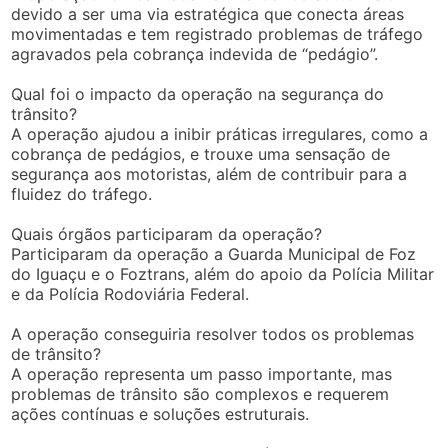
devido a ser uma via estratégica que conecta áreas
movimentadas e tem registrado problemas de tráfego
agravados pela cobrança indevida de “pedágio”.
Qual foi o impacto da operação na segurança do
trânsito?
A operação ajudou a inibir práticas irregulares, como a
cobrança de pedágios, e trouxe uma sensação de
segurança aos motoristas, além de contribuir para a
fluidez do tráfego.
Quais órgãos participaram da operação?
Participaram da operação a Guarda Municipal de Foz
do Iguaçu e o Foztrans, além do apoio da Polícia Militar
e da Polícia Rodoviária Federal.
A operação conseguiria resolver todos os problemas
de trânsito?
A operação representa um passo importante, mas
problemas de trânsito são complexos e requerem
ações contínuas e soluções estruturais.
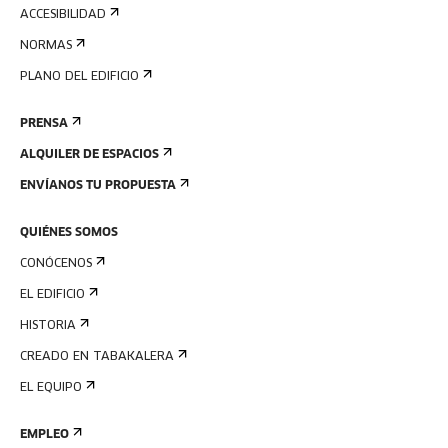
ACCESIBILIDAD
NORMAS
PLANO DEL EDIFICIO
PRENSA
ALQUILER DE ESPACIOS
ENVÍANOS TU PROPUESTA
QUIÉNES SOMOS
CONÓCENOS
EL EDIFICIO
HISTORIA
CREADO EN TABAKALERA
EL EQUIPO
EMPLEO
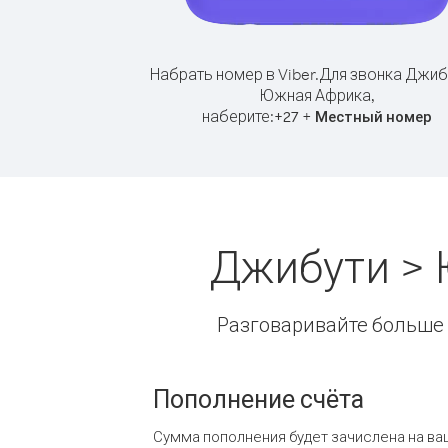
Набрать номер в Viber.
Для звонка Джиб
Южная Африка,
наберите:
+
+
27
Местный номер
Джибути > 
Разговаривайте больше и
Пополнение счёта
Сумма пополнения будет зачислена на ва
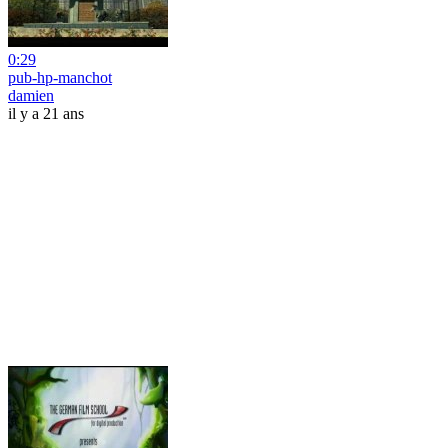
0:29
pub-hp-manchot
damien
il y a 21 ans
══════════
A faithful copy of the records above is needed, with the pictures left out.

devido a ser uma via estratégica que conecta áreas
movimentadas e tem registrado problemas de tráfego
agravados pela cobrança indevida de “pedágio”.
Qual foi o impacto da operação na segurança do
trânsito?
A operação ajudou a inibir práticas irregulares, como a
cobrança de pedágios, e trouxe uma sensação de
segurança aos motoristas, além de contribuir para a
fluidez do tráfego.
Quais órgãos participaram da operação?
Participaram da operação a Guarda Municipal de Foz
do Iguaçu e o Foztrans, além do apoio da Polícia Militar
e da Polícia Rodoviária Federal.
A operação conseguiria resolver todos os problemas
de trânsito?
A operação representa um passo importante, mas
problemas de trânsito são complexos e requerem
ações contínuas e soluções estruturais.
ACCESIBILIDAD
NORMAS
PLANO DEL EDIFICIO
PRENSA
ALQUILER DE ESPACIOS
ENVÍANOS TU PROPUESTA
QUIÉNES SOMOS
CONÓCENOS
EL EDIFICIO
HISTORIA
CREADO EN TABAKALERA
EL EQUIPO
EMPLEO
Набрать номер в Viber.
Для звонка Джиб
Южная Африка,
наберите:
+
+
27
Местный номер
Джибути > 
Разговаривайте больше и
Пополнение счёта
Сумма пополнения будет зачислена на ва
0:29
pub-hp-manchot
damien
il y a 21 ans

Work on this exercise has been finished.